• Source data
##########

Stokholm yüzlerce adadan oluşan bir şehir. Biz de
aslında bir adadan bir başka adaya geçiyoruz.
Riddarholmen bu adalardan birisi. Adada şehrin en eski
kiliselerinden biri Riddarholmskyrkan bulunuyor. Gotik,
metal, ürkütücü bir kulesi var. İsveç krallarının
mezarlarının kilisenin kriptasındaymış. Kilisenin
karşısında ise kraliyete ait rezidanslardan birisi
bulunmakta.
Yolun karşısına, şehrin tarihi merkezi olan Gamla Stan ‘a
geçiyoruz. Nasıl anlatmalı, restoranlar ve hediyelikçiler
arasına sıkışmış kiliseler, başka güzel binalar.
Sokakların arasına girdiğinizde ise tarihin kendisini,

##########

• Request
A line belongs in the answer if it contains the word "birisi"; copy every such line from the data above.

• Result of the exercise
Riddarholmen bu adalardan birisi. Adada şehrin en eski
karşısında ise kraliyete ait rezidanslardan birisi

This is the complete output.